*WHAT YOU NEED TO DO:* Apart from the pictures, every record here must be copied word for word.

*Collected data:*
+--
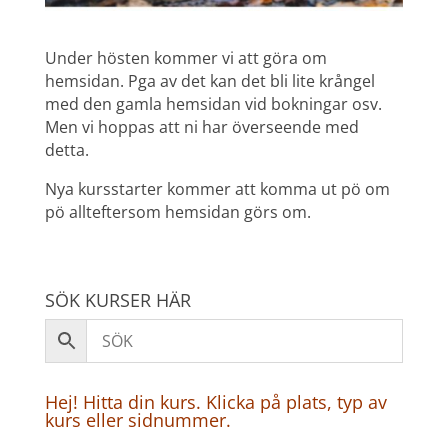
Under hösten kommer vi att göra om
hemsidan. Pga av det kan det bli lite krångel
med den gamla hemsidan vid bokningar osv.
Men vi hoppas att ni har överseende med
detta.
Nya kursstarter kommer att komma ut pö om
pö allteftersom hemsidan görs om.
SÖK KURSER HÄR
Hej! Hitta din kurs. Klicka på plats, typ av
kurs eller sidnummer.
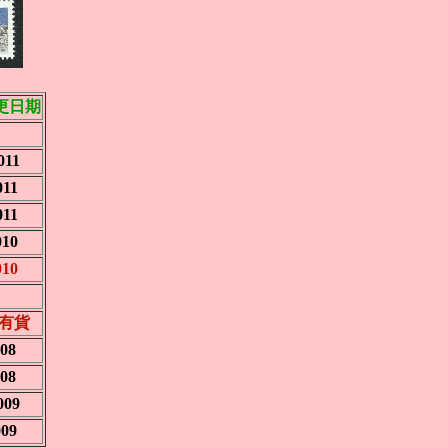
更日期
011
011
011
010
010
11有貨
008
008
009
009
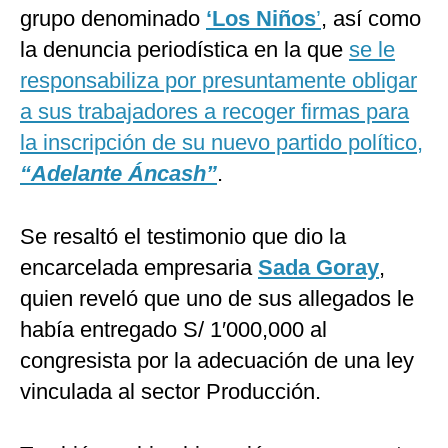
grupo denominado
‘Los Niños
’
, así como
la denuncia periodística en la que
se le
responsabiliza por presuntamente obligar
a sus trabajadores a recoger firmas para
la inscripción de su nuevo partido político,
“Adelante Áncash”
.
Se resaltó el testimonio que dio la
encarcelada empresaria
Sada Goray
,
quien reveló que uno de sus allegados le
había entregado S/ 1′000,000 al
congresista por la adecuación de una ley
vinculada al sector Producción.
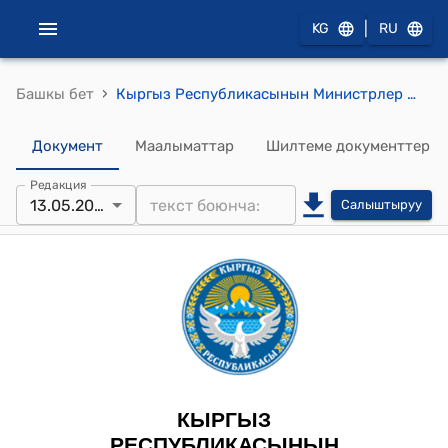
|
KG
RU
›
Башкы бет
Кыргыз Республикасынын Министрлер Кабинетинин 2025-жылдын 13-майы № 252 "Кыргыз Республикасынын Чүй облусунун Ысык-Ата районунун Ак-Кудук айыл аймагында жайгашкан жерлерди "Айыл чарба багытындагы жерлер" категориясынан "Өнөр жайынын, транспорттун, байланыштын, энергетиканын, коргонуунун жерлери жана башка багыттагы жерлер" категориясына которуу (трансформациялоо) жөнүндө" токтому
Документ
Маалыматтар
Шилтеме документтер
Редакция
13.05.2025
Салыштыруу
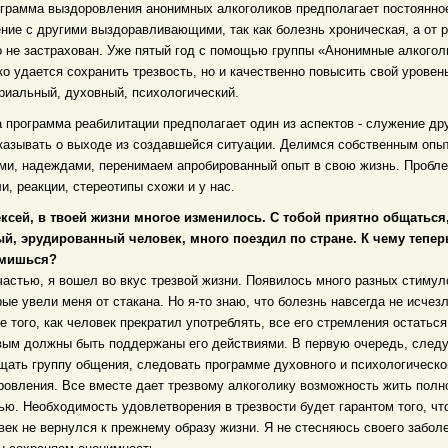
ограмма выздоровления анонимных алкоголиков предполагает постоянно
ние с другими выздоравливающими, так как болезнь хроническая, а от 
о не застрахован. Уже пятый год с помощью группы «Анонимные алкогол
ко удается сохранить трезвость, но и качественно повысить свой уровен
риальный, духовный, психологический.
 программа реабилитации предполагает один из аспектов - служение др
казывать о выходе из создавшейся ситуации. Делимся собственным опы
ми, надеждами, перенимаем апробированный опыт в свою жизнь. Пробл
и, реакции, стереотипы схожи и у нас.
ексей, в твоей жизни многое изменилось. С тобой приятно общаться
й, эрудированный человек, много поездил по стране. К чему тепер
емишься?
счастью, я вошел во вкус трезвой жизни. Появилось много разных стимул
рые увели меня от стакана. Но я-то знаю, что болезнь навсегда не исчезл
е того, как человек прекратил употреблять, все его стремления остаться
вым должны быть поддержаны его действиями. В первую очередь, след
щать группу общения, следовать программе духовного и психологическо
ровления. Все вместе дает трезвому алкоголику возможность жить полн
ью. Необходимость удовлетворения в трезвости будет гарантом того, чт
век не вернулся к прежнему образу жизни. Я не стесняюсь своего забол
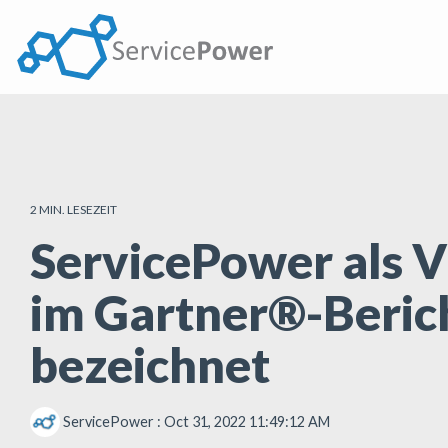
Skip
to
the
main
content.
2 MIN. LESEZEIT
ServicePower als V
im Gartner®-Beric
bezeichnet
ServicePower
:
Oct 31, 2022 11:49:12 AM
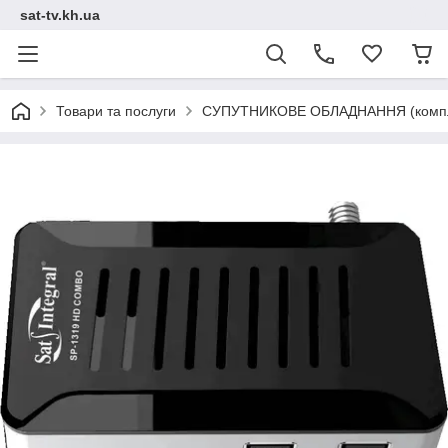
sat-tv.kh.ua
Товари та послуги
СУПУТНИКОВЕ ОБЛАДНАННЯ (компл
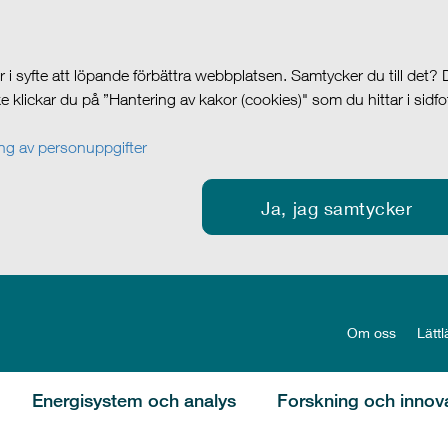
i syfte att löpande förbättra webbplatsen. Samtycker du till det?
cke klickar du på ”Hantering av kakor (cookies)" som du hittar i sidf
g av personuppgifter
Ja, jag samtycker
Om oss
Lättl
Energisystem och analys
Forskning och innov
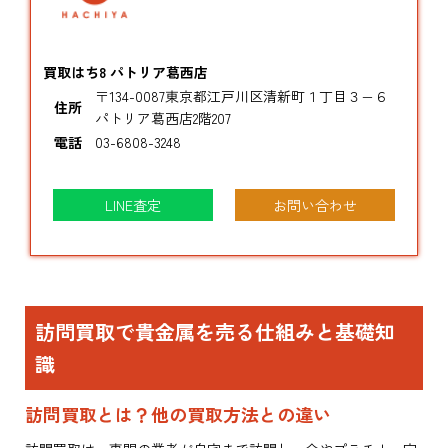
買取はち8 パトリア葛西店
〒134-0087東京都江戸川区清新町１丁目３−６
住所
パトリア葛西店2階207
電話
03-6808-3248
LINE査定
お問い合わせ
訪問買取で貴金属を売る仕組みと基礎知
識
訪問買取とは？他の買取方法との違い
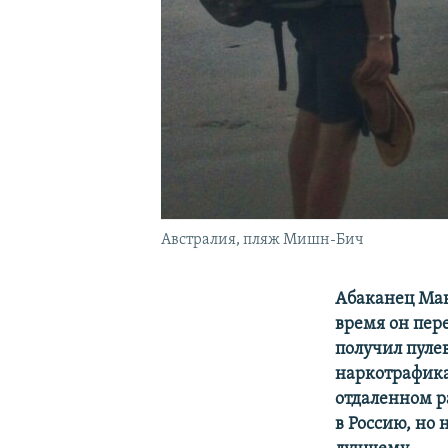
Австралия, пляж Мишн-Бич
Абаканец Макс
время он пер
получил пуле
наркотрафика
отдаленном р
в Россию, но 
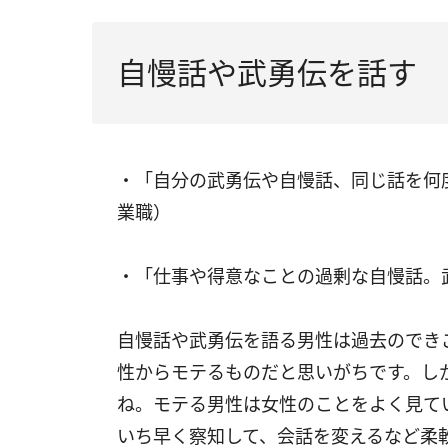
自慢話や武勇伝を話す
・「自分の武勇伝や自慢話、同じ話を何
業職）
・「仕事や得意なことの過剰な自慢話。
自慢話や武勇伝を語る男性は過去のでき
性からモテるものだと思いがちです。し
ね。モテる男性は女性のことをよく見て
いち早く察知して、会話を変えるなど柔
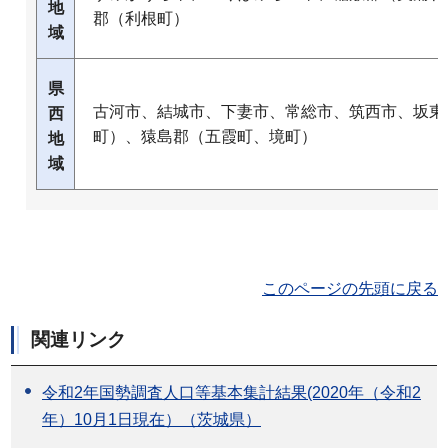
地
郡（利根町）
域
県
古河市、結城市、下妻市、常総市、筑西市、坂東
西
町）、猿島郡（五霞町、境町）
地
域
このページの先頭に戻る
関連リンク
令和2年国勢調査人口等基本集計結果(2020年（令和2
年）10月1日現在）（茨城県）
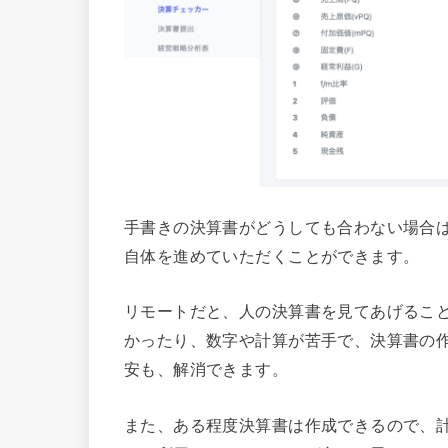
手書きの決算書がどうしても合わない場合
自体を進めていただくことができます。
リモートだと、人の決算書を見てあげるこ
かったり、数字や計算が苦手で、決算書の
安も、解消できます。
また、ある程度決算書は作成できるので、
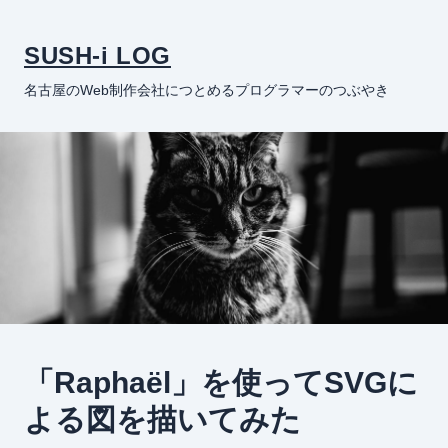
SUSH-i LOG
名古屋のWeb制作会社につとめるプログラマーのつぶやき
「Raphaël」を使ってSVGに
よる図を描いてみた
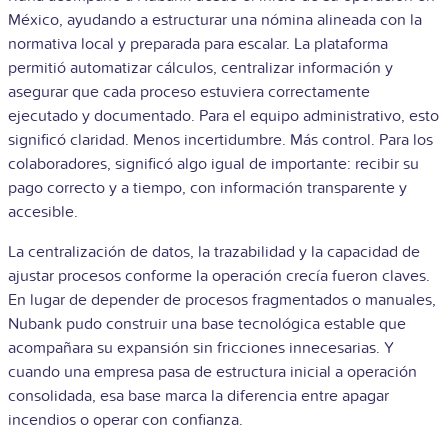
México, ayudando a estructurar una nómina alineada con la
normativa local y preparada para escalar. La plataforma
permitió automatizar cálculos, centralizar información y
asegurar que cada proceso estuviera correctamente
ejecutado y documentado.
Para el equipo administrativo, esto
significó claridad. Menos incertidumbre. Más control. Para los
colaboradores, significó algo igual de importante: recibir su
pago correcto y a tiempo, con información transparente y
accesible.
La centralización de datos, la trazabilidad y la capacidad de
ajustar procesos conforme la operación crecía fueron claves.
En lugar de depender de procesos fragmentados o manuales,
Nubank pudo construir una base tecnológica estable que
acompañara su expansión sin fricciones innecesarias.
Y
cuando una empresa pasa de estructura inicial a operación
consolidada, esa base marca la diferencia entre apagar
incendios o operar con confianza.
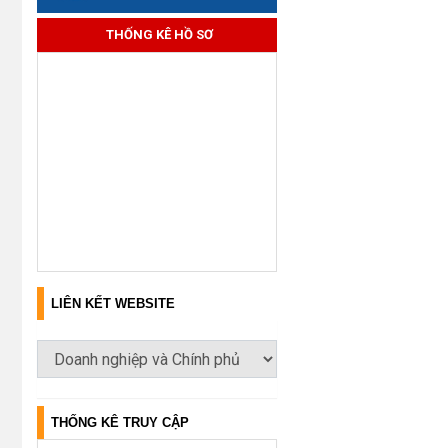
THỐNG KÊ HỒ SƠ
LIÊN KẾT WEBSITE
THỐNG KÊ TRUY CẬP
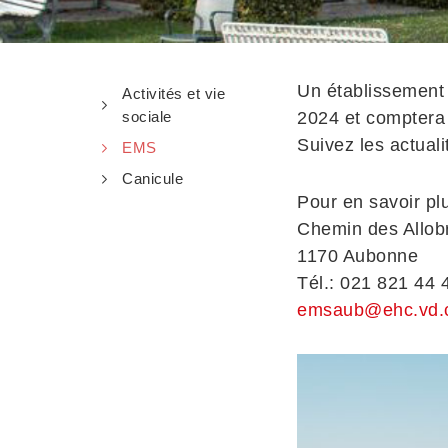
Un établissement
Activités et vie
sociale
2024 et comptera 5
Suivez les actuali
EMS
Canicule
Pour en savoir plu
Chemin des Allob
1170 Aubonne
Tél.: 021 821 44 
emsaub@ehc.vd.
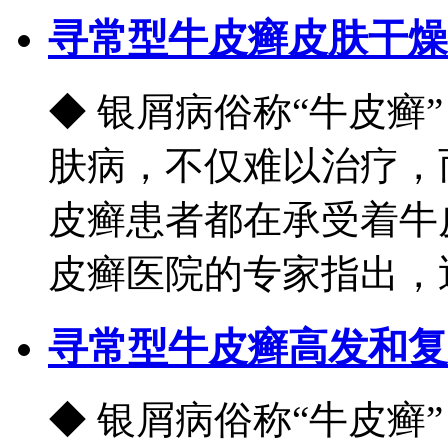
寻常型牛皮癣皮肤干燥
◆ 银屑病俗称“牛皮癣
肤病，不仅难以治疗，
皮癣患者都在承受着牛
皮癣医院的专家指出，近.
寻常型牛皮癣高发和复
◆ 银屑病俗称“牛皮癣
+--
*SOLUTION TO THIS EXERCISE:*
Under hösten kommer vi att göra om
hemsidan. Pga av det kan det bli lite krångel
med den gamla hemsidan vid bokningar osv.
Men vi hoppas att ni har överseende med
detta.
Nya kursstarter kommer att komma ut pö om
pö allteftersom hemsidan görs om.
SÖK KURSER HÄR
Hej! Hitta din kurs. Klicka på plats, typ av
kurs eller sidnummer.
更日期
011
011
011
010
010
11有貨
008
008
009
009
grupo denominado
‘Los Niños
’
, así como
la denuncia periodística en la que
se le
responsabiliza por presuntamente obligar
a sus trabajadores a recoger firmas para
la inscripción de su nuevo partido político,
“Adelante Áncash”
.
Se resaltó el testimonio que dio la
encarcelada empresaria
Sada Goray
,
quien reveló que uno de sus allegados le
había entregado S/ 1′000,000 al
congresista por la adecuación de una ley
vinculada al sector Producción.
|
KG
RU
›
Башкы бет
Кыргыз Республикасынын Министрлер Кабинетинин 2025-жылдын 13-майы № 252 "Кыргыз Республикасынын Чүй облусунун Ысык-Ата районунун Ак-Кудук айыл аймагында жайгашкан жерлерди "Айыл чарба багытындагы жерлер" категориясынан "Өнөр жайынын, транспорттун, байланыштын, энергетиканын, коргонуунун жерлери жана башка багыттагы жерлер" категориясына которуу (трансформациялоо) жөнүндө" токтому
Документ
Маалыматтар
Шилтеме документтер
Редакция
13.05.2025
Салыштыруу
ограмма выздоровления анонимных алкоголиков предполагает постоянно
ние с другими выздоравливающими, так как болезнь хроническая, а от 
о не застрахован. Уже пятый год с помощью группы «Анонимные алкогол
ко удается сохранить трезвость, но и качественно повысить свой уровен
риальный, духовный, психологический.
 программа реабилитации предполагает один из аспектов - служение др
казывать о выходе из создавшейся ситуации. Делимся собственным опы
ми, надеждами, перенимаем апробированный опыт в свою жизнь. Пробл
и, реакции, стереотипы схожи и у нас.
ексей, в твоей жизни многое изменилось. С тобой приятно общаться
й, эрудированный человек, много поездил по стране. К чему тепер
емишься?
счастью, я вошел во вкус трезвой жизни. Появилось много разных стимул
рые увели меня от стакана. Но я-то знаю, что болезнь навсегда не исчезл
е того, как человек прекратил употреблять, все его стремления остаться
вым должны быть поддержаны его действиями. В первую очередь, след
щать группу общения, следовать программе духовного и психологическо
ровления. Все вместе дает трезвому алкоголику возможность жить полн
ью. Необходимость удовлетворения в трезвости будет гарантом того, чт
век не вернулся к прежнему образу жизни. Я не стесняюсь своего забол
Skip
to
the
main
content.
2 MIN. LESEZEIT
ServicePower als V
im Gartner®-Beric
bezeichnet
ServicePower
:
Oct 31, 2022 11:49:12 AM
sat-tv.kh.ua
Товари та послуги
СУПУТНИКОВЕ ОБЛАДНАННЯ (компл
i syfte att löpande förbättra webbplatsen. Samtycker du till det?
cke klickar du på ”Hantering av kakor (cookies)" som du hittar i sidf
g av personuppgifter
Ja, jag samtycker
Om oss
Lättl
Energisystem och analys
Forskning och innov
買取はち8 パトリア葛西店
〒134-0087東京都江戸川区清新町１丁目３−６
住所
パトリア葛西店2階207
電話
03-6808-3248
LINE査定
お問い合わせ
訪問買取で貴金属を売る仕組みと基礎知
識
訪問買取とは？他の買取方法との違い
Австралия, пляж Мишн-Бич
Абаканец Макс
время он пер
получил пуле
наркотрафика
отдаленном р
в Россию, но 
自慢話や武勇伝を話す
・「自分の武勇伝や自慢話、同じ話を何
業職）
・「仕事や得意なことの過剰な自慢話。
自慢話や武勇伝を語る男性は過去のでき
性からモテるものだと思いがちです。し
ね。モテる男性は女性のことをよく見て
いち早く察知して、会話を変えるなど柔
地
郡（利根町）
域
県
古河市、結城市、下妻市、常総市、筑西市、坂東
西
町）、猿島郡（五霞町、境町）
地
域
このページの先頭に戻る
関連リンク
令和2年国勢調査人口等基本集計結果(2020年（令和2
年）10月1日現在）（茨城県）
手書きの決算書がどうしても合わない場合
自体を進めていただくことができます。
リモートだと、人の決算書を見てあげるこ
かったり、数字や計算が苦手で、決算書の
安も、解消できます。
また、ある程度決算書は作成できるので、
SUSH-i LOG
名古屋のWeb制作会社につとめるプログラマーのつぶやき
「Raphaël」を使ってSVGに
よる図を描いてみた
México, ayudando a estructurar una nómina alineada con la
normativa local y preparada para escalar. La plataforma
permitió automatizar cálculos, centralizar información y
asegurar que cada proceso estuviera correctamente
ejecutado y documentado.
Para el equipo administrativo, esto
significó claridad. Menos incertidumbre. Más control. Para los
colaboradores, significó algo igual de importante: recibir su
pago correcto y a tiempo, con información transparente y
accesible.
La centralización de datos, la trazabilidad y la capacidad de
ajustar procesos conforme la operación crecía fueron claves.
En lugar de depender de procesos fragmentados o manuales,
Nubank pudo construir una base tecnológica estable que
acompañara su expansión sin fricciones innecesarias.
Y
cuando una empresa pasa de estructura inicial a operación
consolidada, esa base marca la diferencia entre apagar
incendios o operar con confianza.
THỐNG KÊ HỒ SƠ
LIÊN KẾT WEBSITE
THỐNG KÊ TRUY CẬP
Un établissement
Activités et vie
sociale
2024 et comptera 5
Suivez les actuali
EMS
Canicule
Pour en savoir plu
Chemin des Allob
1170 Aubonne
Tél.: 021 821 44 
emsaub@ehc.vd.
寻常型牛皮癣皮肤干燥
◆ 银屑病俗称“牛皮癣
肤病，不仅难以治疗，
皮癣患者都在承受着牛
皮癣医院的专家指出，近.
寻常型牛皮癣高发和复
◆ 银屑病俗称“牛皮癣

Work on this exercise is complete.